A Toronto tech expert is questioning Ottawa’s decision to ban TikTok’s operations in the country due to “national security concerns,” instead of stopping Canadians from using the social media app.
In a statement released on Wednesday, Minister of Innovation, Science and Industry François-Philippe Champagne said the decision to shut it down was made in light of “specific national security risks related to ByteDance Ltd.’s operations in Canada through the establishment of TikTok Technology Canada, Inc.”
ByteDance is the Chinese IT company that created TikTok.
Champagne says “a multi-step national security review process” is what prompted the government to take action, though he did not specify the nature of the security threat; an omission that Brett Caraway, associate professor at the Institute of Communication, Culture, Information & Technology at University of Toronto, identified as “weird.”
TikTok Canada said on Wednesday that ordering it to wind down operations was “not in anyone’s best interest” and that it will destroy hundreds of well-paying jobs.
“We will challenge this order in court,” the statement concluded.
While Caraway, who is involved in consultations with the government about creating appropriate cyber security laws, said he couldn’t speak to its rationale, he told Now Toronto that “general concerns” have been raised in the United States and Canada about TikTok’s “governance structure” with regard to the relationship between ByteDance and the Chinese government, which he says could be contributing factors in the Canadian government’s decision to order a shutdown.
But he also says the actual reason has not been sufficiently addressed, despite threats of national security being a matter of public interest.
“I don’t think that the statement that we received from the minister gives us any real answer,” Caraway said, adding that it is crucial to question what TikTok may be doing that platforms, such as Meta, are not.
He also argues that closing down TikTok’s Canadian branch diminishes the government’s ability to regulate around and legislate on its operations, which he says is a much more effective way to uphold security.
“Part of what you were doing as a regulator is trying to look out for the best interest of the Canadian citizen [meaning] you would prefer to have representatives of that platform doing business in Canada. That gives you oversight,” he explained.
While the government has made it clear there is cause for concern, Carraway says it is odd that the platform will remain available to users and content creators.

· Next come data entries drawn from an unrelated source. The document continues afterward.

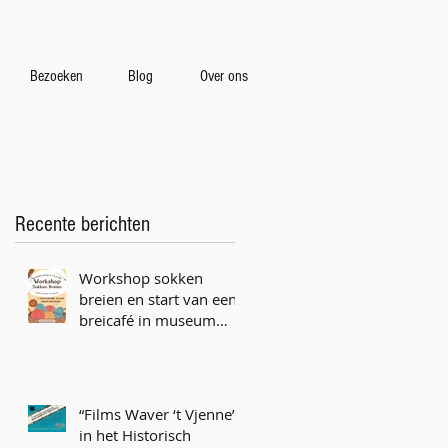
Bezoeken
Blog
Over ons
Recente berichten
Workshop sokken
breien en start van een
breicafé in museum
Vriezenveen
“Films Waver ‘t Vjenne”
in het Historisch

“With respect to the weird signal that the Canadian government is giving…which is to say there’s something bad going on, according to the minister…but not bad enough to ban the platform, just the company…that strikes me as very strange,” he continued.
“I’m asking myself how does that make a Canadian safer? If they can still engage with the platform, and you’re not disrupting that, then what does it mean to dissolve Tik Tok Canada?,” he continued.
In the meantime, Caraway says it is important for Canadians to remain vigilant while using social media and to assume that your information is being harvested by a platform that will “package and sell it to a marketing aggregator.”
Said platforms may also track your location, what websites you’re looking at, how long you’re looking at them and your engagement patterns.
The government’s order to close TikTok’s operations in the country comes after the U.S. government voted to ban the social media platform if ByteDance fails to sell the app by January 2025, due to fears that China could access Americans’ data or surveil them with the app.